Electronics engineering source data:
- Opening Delimiter -

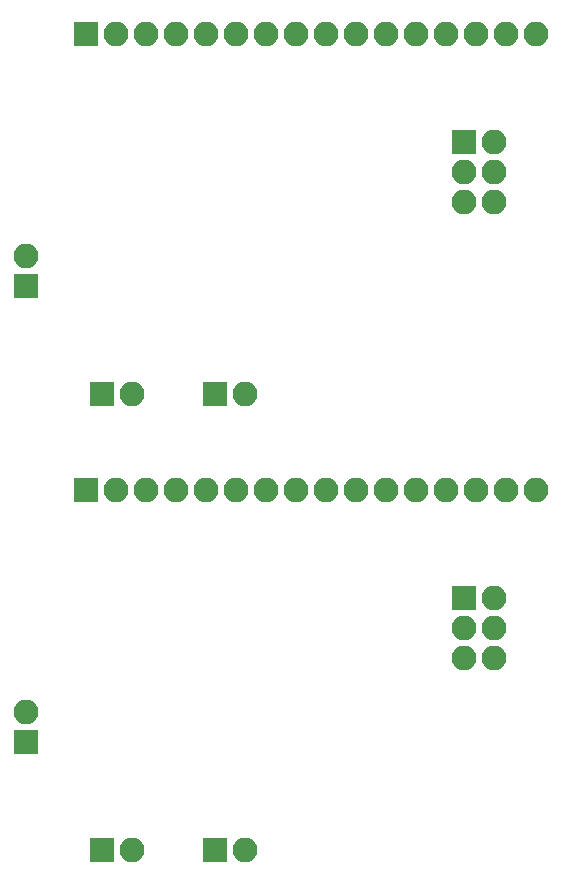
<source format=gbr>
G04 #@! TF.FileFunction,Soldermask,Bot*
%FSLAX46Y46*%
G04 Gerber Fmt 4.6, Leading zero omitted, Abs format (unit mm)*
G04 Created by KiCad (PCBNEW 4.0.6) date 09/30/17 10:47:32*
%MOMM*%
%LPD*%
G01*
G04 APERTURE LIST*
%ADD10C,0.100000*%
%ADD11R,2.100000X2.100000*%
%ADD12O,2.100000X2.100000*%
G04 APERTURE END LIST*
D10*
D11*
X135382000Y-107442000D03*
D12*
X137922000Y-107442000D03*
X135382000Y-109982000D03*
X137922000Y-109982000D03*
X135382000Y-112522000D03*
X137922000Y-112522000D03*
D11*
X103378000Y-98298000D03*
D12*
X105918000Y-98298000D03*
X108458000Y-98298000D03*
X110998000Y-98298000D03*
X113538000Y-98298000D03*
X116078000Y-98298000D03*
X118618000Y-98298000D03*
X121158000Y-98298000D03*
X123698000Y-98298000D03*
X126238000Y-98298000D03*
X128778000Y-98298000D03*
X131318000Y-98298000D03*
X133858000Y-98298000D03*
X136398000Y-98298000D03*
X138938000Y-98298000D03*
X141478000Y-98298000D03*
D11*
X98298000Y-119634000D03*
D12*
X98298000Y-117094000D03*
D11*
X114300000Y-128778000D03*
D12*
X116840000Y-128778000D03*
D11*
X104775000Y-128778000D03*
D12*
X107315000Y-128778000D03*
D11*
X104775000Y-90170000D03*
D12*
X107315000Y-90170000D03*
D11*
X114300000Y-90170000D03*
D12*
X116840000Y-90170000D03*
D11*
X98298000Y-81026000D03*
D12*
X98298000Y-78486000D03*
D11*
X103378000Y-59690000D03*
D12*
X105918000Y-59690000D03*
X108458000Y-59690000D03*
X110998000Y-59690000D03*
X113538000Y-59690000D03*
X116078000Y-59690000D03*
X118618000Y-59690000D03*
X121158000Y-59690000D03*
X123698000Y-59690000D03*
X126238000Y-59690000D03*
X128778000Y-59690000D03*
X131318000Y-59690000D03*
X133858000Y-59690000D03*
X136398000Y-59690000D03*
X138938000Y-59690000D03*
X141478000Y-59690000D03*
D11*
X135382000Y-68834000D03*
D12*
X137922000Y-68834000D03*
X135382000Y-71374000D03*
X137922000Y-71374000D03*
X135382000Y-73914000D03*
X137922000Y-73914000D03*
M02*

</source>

- Closing Delimiter -

Requirement
Using the records above, copy all lines that include the word "LIST".

Exercise answer
G04 APERTURE LIST*
G04 APERTURE END LIST*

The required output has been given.